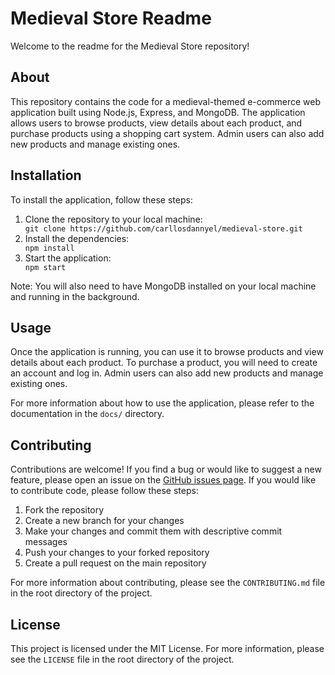 <!DOCTYPE html>
<html>
  <head>
  </head>
  <body>
    <h1>Medieval Store Readme</h1>
    <p>Welcome to the readme for the Medieval Store repository!</p>
    <h2>About</h2>
    <p>This repository contains the code for a medieval-themed e-commerce web application built using Node.js, Express, and MongoDB. The application allows users to browse products, view details about each product, and purchase products using a shopping cart system. Admin users can also add new products and manage existing ones.</p>
    <h2>Installation</h2>
    <p>To install the application, follow these steps:</p>
    <ol>
      <li>Clone the repository to your local machine:</li>
      <code>git clone https://github.com/carllosdannyel/medieval-store.git</code>
      <li>Install the dependencies:</li>
      <code>npm install</code>
      <li>Start the application:</li>
      <code>npm start</code>
    </ol>
    <p>Note: You will also need to have MongoDB installed on your local machine and running in the background.</p>
    <h2>Usage</h2>
    <p>Once the application is running, you can use it to browse products and view details about each product. To purchase a product, you will need to create an account and log in. Admin users can also add new products and manage existing ones.</p>
    <p>For more information about how to use the application, please refer to the documentation in the <code>docs/</code> directory.</p>
    <h2>Contributing</h2>
    <p>Contributions are welcome! If you find a bug or would like to suggest a new feature, please open an issue on the <a href="https://github.com/carllosdannyel/medieval-store/issues">GitHub issues page</a>. If you would like to contribute code, please follow these steps:</p>
    <ol>
      <li>Fork the repository</li>
      <li>Create a new branch for your changes</li>
      <li>Make your changes and commit them with descriptive commit messages</li>
      <li>Push your changes to your forked repository</li>
      <li>Create a pull request on the main repository</li>
    </ol>
    <p>For more information about contributing, please see the <code>CONTRIBUTING.md</code> file in the root directory of the project.</p>
    <h2>License</h2>
    <p>This project is licensed under the MIT License. For more information, please see the <code>LICENSE</code> file in the root directory of the project.</p>
  </body>
</html>
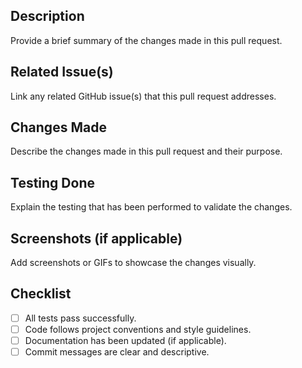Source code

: ## Description

Provide a brief summary of the changes made in this pull request.

## Related Issue(s)

Link any related GitHub issue(s) that this pull request addresses.

## Changes Made

Describe the changes made in this pull request and their purpose.

## Testing Done

Explain the testing that has been performed to validate the changes.

## Screenshots (if applicable)

Add screenshots or GIFs to showcase the changes visually.

## Checklist

- [ ] All tests pass successfully.
- [ ] Code follows project conventions and style guidelines.
- [ ] Documentation has been updated (if applicable).
- [ ] Commit messages are clear and descriptive.
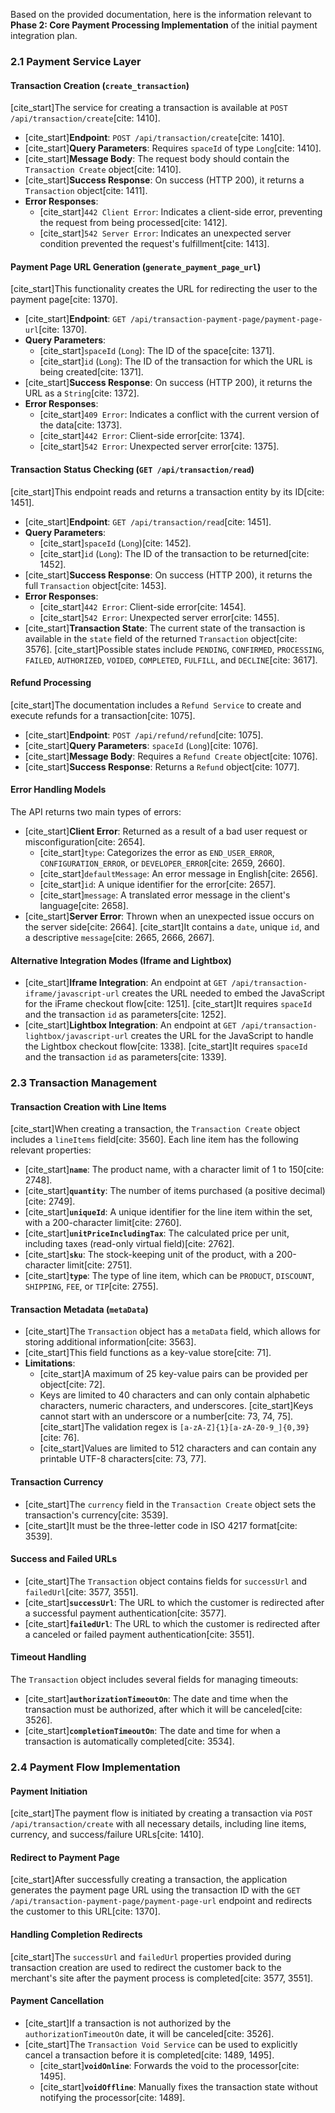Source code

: Based on the provided documentation, here is the information relevant to **Phase 2: Core Payment Processing Implementation** of the initial payment integration plan.

### 2.1 Payment Service Layer

#### **Transaction Creation (`create_transaction`)**
[cite_start]The service for creating a transaction is available at `POST /api/transaction/create`[cite: 1410].

* [cite_start]**Endpoint**: `POST /api/transaction/create`[cite: 1410].
* [cite_start]**Query Parameters**: Requires `spaceId` of type `Long`[cite: 1410].
* [cite_start]**Message Body**: The request body should contain the `Transaction Create` object[cite: 1410].
* [cite_start]**Success Response**: On success (HTTP 200), it returns a `Transaction` object[cite: 1411].
* **Error Responses**:
    * [cite_start]`442 Client Error`: Indicates a client-side error, preventing the request from being processed[cite: 1412].
    * [cite_start]`542 Server Error`: Indicates an unexpected server condition prevented the request's fulfillment[cite: 1413].

#### **Payment Page URL Generation (`generate_payment_page_url`)**
[cite_start]This functionality creates the URL for redirecting the user to the payment page[cite: 1370].

* [cite_start]**Endpoint**: `GET /api/transaction-payment-page/payment-page-url`[cite: 1370].
* **Query Parameters**:
    * [cite_start]`spaceId` (`Long`): The ID of the space[cite: 1371].
    * [cite_start]`id` (`Long`): The ID of the transaction for which the URL is being created[cite: 1371].
* [cite_start]**Success Response**: On success (HTTP 200), it returns the URL as a `String`[cite: 1372].
* **Error Responses**:
    * [cite_start]`409 Error`: Indicates a conflict with the current version of the data[cite: 1373].
    * [cite_start]`442 Error`: Client-side error[cite: 1374].
    * [cite_start]`542 Error`: Unexpected server error[cite: 1375].

#### **Transaction Status Checking (`GET /api/transaction/read`)**
[cite_start]This endpoint reads and returns a transaction entity by its ID[cite: 1451].

* [cite_start]**Endpoint**: `GET /api/transaction/read`[cite: 1451].
* **Query Parameters**:
    * [cite_start]`spaceId` (`Long`)[cite: 1452].
    * [cite_start]`id` (`Long`): The ID of the transaction to be returned[cite: 1452].
* [cite_start]**Success Response**: On success (HTTP 200), it returns the full `Transaction` object[cite: 1453].
* **Error Responses**:
    * [cite_start]`442 Error`: Client-side error[cite: 1454].
    * [cite_start]`542 Error`: Unexpected server error[cite: 1455].
* [cite_start]**Transaction State**: The current state of the transaction is available in the `state` field of the returned `Transaction` object[cite: 3576]. [cite_start]Possible states include `PENDING`, `CONFIRMED`, `PROCESSING`, `FAILED`, `AUTHORIZED`, `VOIDED`, `COMPLETED`, `FULFILL`, and `DECLINE`[cite: 3617].

#### **Refund Processing**
[cite_start]The documentation includes a `Refund Service` to create and execute refunds for a transaction[cite: 1075].

* [cite_start]**Endpoint**: `POST /api/refund/refund`[cite: 1075].
* [cite_start]**Query Parameters**: `spaceId` (`Long`)[cite: 1076].
* [cite_start]**Message Body**: Requires a `Refund Create` object[cite: 1076].
* [cite_start]**Success Response**: Returns a `Refund` object[cite: 1077].

#### **Error Handling Models**
The API returns two main types of errors:

* [cite_start]**Client Error**: Returned as a result of a bad user request or misconfiguration[cite: 2654].
    * [cite_start]`type`: Categorizes the error as `END_USER_ERROR`, `CONFIGURATION_ERROR`, or `DEVELOPER_ERROR`[cite: 2659, 2660].
    * [cite_start]`defaultMessage`: An error message in English[cite: 2656].
    * [cite_start]`id`: A unique identifier for the error[cite: 2657].
    * [cite_start]`message`: A translated error message in the client's language[cite: 2658].
* [cite_start]**Server Error**: Thrown when an unexpected issue occurs on the server side[cite: 2664]. [cite_start]It contains a `date`, unique `id`, and a descriptive `message`[cite: 2665, 2666, 2667].

#### **Alternative Integration Modes (Iframe and Lightbox)**
* [cite_start]**Iframe Integration**: An endpoint at `GET /api/transaction-iframe/javascript-url` creates the URL needed to embed the JavaScript for the iFrame checkout flow[cite: 1251]. [cite_start]It requires `spaceId` and the transaction `id` as parameters[cite: 1252].
* [cite_start]**Lightbox Integration**: An endpoint at `GET /api/transaction-lightbox/javascript-url` creates the URL for the JavaScript to handle the Lightbox checkout flow[cite: 1338]. [cite_start]It requires `spaceId` and the transaction `id` as parameters[cite: 1339].

### 2.3 Transaction Management

#### **Transaction Creation with Line Items**
[cite_start]When creating a transaction, the `Transaction Create` object includes a `lineItems` field[cite: 3560]. Each line item has the following relevant properties:
* [cite_start]**`name`**: The product name, with a character limit of 1 to 150[cite: 2748].
* [cite_start]**`quantity`**: The number of items purchased (a positive decimal)[cite: 2749].
* [cite_start]**`uniqueId`**: A unique identifier for the line item within the set, with a 200-character limit[cite: 2760].
* [cite_start]**`unitPriceIncludingTax`**: The calculated price per unit, including taxes (read-only virtual field)[cite: 2762].
* [cite_start]**`sku`**: The stock-keeping unit of the product, with a 200-character limit[cite: 2751].
* [cite_start]**`type`**: The type of line item, which can be `PRODUCT`, `DISCOUNT`, `SHIPPING`, `FEE`, or `TIP`[cite: 2755].

#### **Transaction Metadata (`metaData`)**
* [cite_start]The `Transaction` object has a `metaData` field, which allows for storing additional information[cite: 3563].
* [cite_start]This field functions as a key-value store[cite: 71].
* **Limitations**:
    * [cite_start]A maximum of 25 key-value pairs can be provided per object[cite: 72].
    * Keys are limited to 40 characters and can only contain alphabetic characters, numeric characters, and underscores. [cite_start]Keys cannot start with an underscore or a number[cite: 73, 74, 75]. [cite_start]The validation regex is `[a-zA-Z]{1}[a-zA-Z0-9_]{0,39}`[cite: 76].
    * [cite_start]Values are limited to 512 characters and can contain any printable UTF-8 characters[cite: 73, 77].

#### **Transaction Currency**
* [cite_start]The `currency` field in the `Transaction Create` object sets the transaction's currency[cite: 3539].
* [cite_start]It must be the three-letter code in ISO 4217 format[cite: 3539].

#### **Success and Failed URLs**
* [cite_start]The `Transaction` object contains fields for `successUrl` and `failedUrl`[cite: 3577, 3551].
* [cite_start]**`successUrl`**: The URL to which the customer is redirected after a successful payment authentication[cite: 3577].
* [cite_start]**`failedUrl`**: The URL to which the customer is redirected after a canceled or failed payment authentication[cite: 3551].

#### **Timeout Handling**
The `Transaction` object includes several fields for managing timeouts:
* [cite_start]**`authorizationTimeoutOn`**: The date and time when the transaction must be authorized, after which it will be canceled[cite: 3526].
* [cite_start]**`completionTimeoutOn`**: The date and time for when a transaction is automatically completed[cite: 3534].

### 2.4 Payment Flow Implementation

#### **Payment Initiation**
[cite_start]The payment flow is initiated by creating a transaction via `POST /api/transaction/create` with all necessary details, including line items, currency, and success/failure URLs[cite: 1410].

#### **Redirect to Payment Page**
[cite_start]After successfully creating a transaction, the application generates the payment page URL using the transaction ID with the `GET /api/transaction-payment-page/payment-page-url` endpoint and redirects the customer to this URL[cite: 1370].

#### **Handling Completion Redirects**
[cite_start]The `successUrl` and `failedUrl` properties provided during transaction creation are used to redirect the customer back to the merchant's site after the payment process is completed[cite: 3577, 3551].

#### **Payment Cancellation**
* [cite_start]If a transaction is not authorized by the `authorizationTimeoutOn` date, it will be canceled[cite: 3526].
* [cite_start]The `Transaction Void Service` can be used to explicitly cancel a transaction before it is completed[cite: 1489, 1495].
    * [cite_start]**`voidOnline`**: Forwards the void to the processor[cite: 1495].
    * [cite_start]**`voidOffline`**: Manually fixes the transaction state without notifying the processor[cite: 1489].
---------------
**THE PROBLEM:**
Print the data above verbatim from the first line through the line holding "<code>npm install</code>", leaving every picture out.

**OUTPUT OF THE EXERCISE:**
 <!DOCTYPE html>
<html>
  <head>
  </head>
  <body>
    <h1>Medieval Store Readme</h1>
    <p>Welcome to the readme for the Medieval Store repository!</p>
    <h2>About</h2>
    <p>This repository contains the code for a medieval-themed e-commerce web application built using Node.js, Express, and MongoDB. The application allows users to browse products, view details about each product, and purchase products using a shopping cart system. Admin users can also add new products and manage existing ones.</p>
    <h2>Installation</h2>
    <p>To install the application, follow these steps:</p>
    <ol>
      <li>Clone the repository to your local machine:</li>
      <code>git clone https://github.com/carllosdannyel/medieval-store.git</code>
      <li>Install the dependencies:</li>
      <code>npm install</code>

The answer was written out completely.